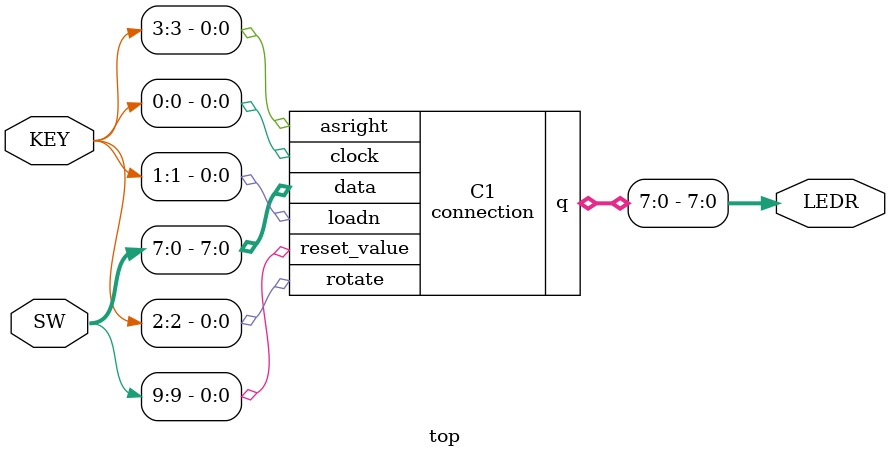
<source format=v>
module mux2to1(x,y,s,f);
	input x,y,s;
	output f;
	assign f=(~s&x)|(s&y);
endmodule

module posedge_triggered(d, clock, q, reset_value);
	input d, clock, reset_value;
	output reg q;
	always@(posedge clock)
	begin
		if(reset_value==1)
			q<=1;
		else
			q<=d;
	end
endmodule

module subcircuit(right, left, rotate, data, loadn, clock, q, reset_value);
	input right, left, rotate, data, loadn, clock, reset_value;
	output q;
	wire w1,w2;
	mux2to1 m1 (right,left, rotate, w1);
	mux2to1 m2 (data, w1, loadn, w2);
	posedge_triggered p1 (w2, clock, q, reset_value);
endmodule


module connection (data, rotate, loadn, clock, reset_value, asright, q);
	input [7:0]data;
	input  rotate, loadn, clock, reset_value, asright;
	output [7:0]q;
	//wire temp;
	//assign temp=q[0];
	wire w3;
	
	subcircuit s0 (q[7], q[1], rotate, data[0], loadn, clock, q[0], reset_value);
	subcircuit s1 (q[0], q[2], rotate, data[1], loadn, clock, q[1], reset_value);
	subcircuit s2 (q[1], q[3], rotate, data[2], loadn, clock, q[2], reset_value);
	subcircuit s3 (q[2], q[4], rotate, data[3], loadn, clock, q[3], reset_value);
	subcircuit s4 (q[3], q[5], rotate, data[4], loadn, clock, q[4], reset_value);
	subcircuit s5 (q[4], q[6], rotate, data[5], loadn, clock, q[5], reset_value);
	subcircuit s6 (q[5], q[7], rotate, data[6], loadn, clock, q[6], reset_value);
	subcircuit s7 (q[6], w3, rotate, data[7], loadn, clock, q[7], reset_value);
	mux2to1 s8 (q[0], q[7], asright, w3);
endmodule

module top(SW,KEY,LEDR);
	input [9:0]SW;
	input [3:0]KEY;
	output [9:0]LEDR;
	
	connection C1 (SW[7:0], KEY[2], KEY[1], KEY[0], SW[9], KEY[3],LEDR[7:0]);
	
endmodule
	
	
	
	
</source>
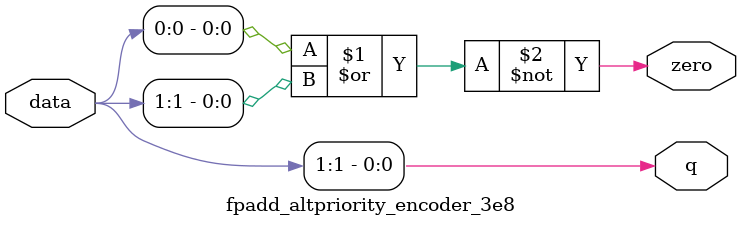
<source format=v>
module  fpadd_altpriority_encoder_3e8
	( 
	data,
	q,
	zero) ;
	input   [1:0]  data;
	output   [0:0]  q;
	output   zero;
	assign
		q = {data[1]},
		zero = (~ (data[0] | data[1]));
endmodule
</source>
___
TASK TO CARRY OUT:
An exact copy of the lines above, from the one containing "clock, q[2], reset_value);" through the one containing "clock, q[5], reset_value);", is the whole of the answer.

RESULT OF THIS EXERCISE:
	subcircuit s2 (q[1], q[3], rotate, data[2], loadn, clock, q[2], reset_value);
	subcircuit s3 (q[2], q[4], rotate, data[3], loadn, clock, q[3], reset_value);
	subcircuit s4 (q[3], q[5], rotate, data[4], loadn, clock, q[4], reset_value);
	subcircuit s5 (q[4], q[6], rotate, data[5], loadn, clock, q[5], reset_value);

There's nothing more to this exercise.